Don't know. Teo would say so aloud, but that much would be redundant. Whoever these people are, changing the locks won't stop them if they want in. Might just piss them off further. Dio knows. "Get some water in you, amico," he suggests, quietly, despite that he's almost audibly biting down another barrage of inquiries. "I'm no doctor, but I've learned puking makes dehydration makes puking. No fun. No medication for another few hours, not even for your head, eh? Interactions could fuck you up further."
"Good plan," says Sonny, hoarsely. "I'm going to…I'm gonna sleep, okay? But do me a favor. Call me again in about…six hours. Just to make sure I'm still breathing. I think it's just…" sound of ruffling. "…well, the exhaustion made that shit go through me even faster, whatever they stuck me with."
To the contrary, it's the worst plan Teo ever heard of.
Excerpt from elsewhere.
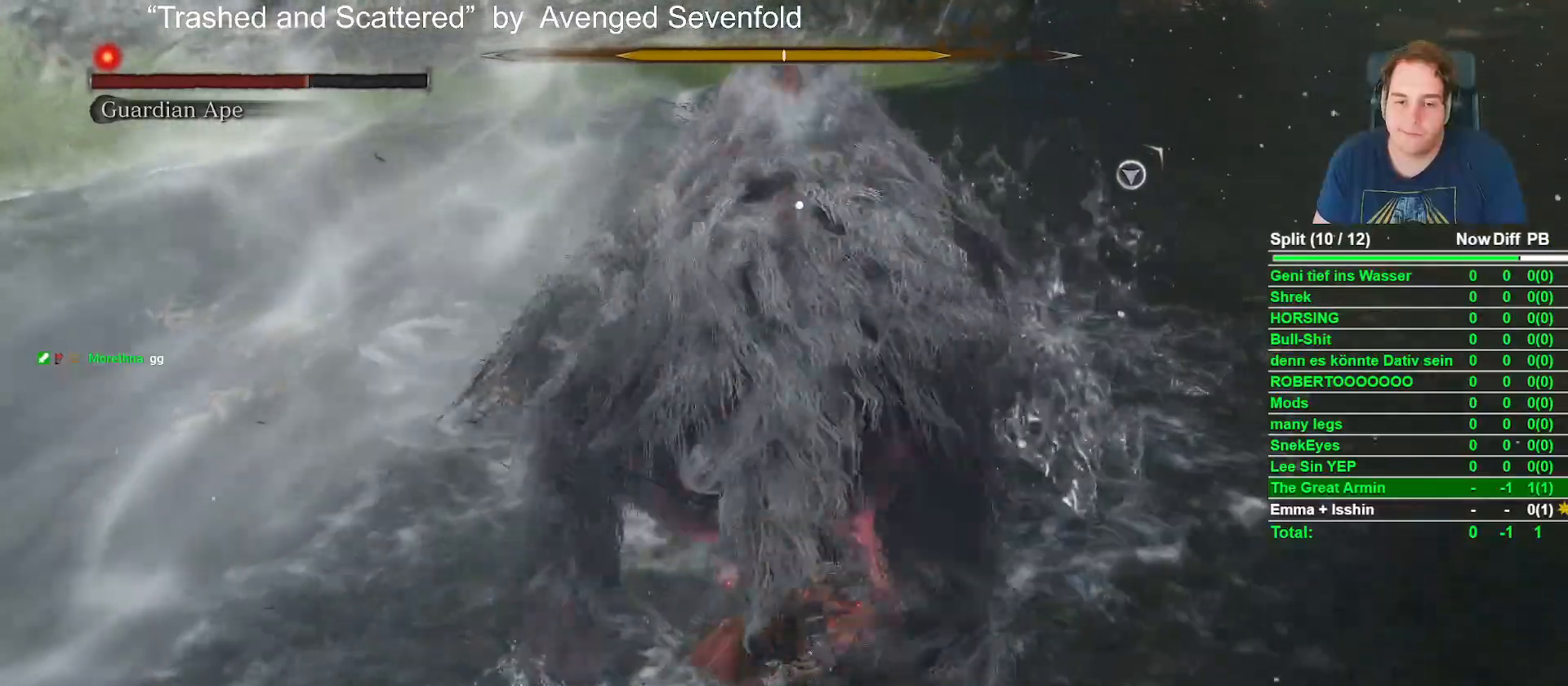
{"buttons": [], "left_stick": "center", "right_stick": "center"}
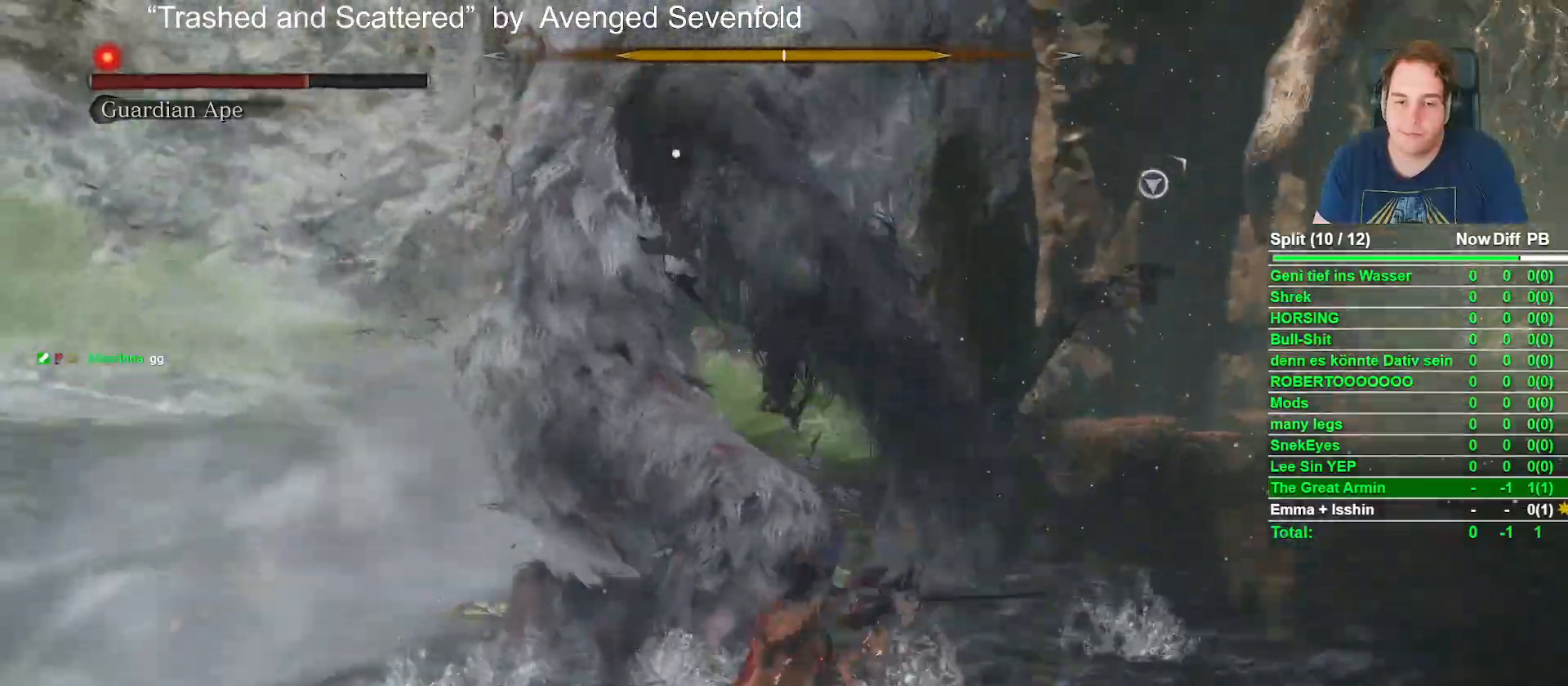
{"buttons": [], "left_stick": "center", "right_stick": "center"}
Picking up the pieces instead of gunning after the fuckers just as likely to pull the same again; doing something analogous to nothing. "Six hours," he repeats, by way of confirmation, hesitation and unequivocal assent mingled in his tone. "Hopefully, you can eat by then." One faltering pause, an empty promise: "You'll be all right, Doctor Bianco."
"That's supposed to be my line," says Sonny with a rough chuckle. "And don't call me that, okay, it's Sonny. If you've seen me drunk and counselled me while I'm drugged, I think we're on a first-name basis." A grunt. "Now. I'm going to see if I can get to some water." A beat, then a genuine, exhausted, "…thank you."
Teo's smile sounds neither half-hearted nor mirthful. "It isn't a line." There's a rasp of fabric as he lets go of the phone with his hand, presses it to his ear with a shoulder and, with equal sincerity if far less fatigue: "You're welcome. 3 PM, then. Ciao."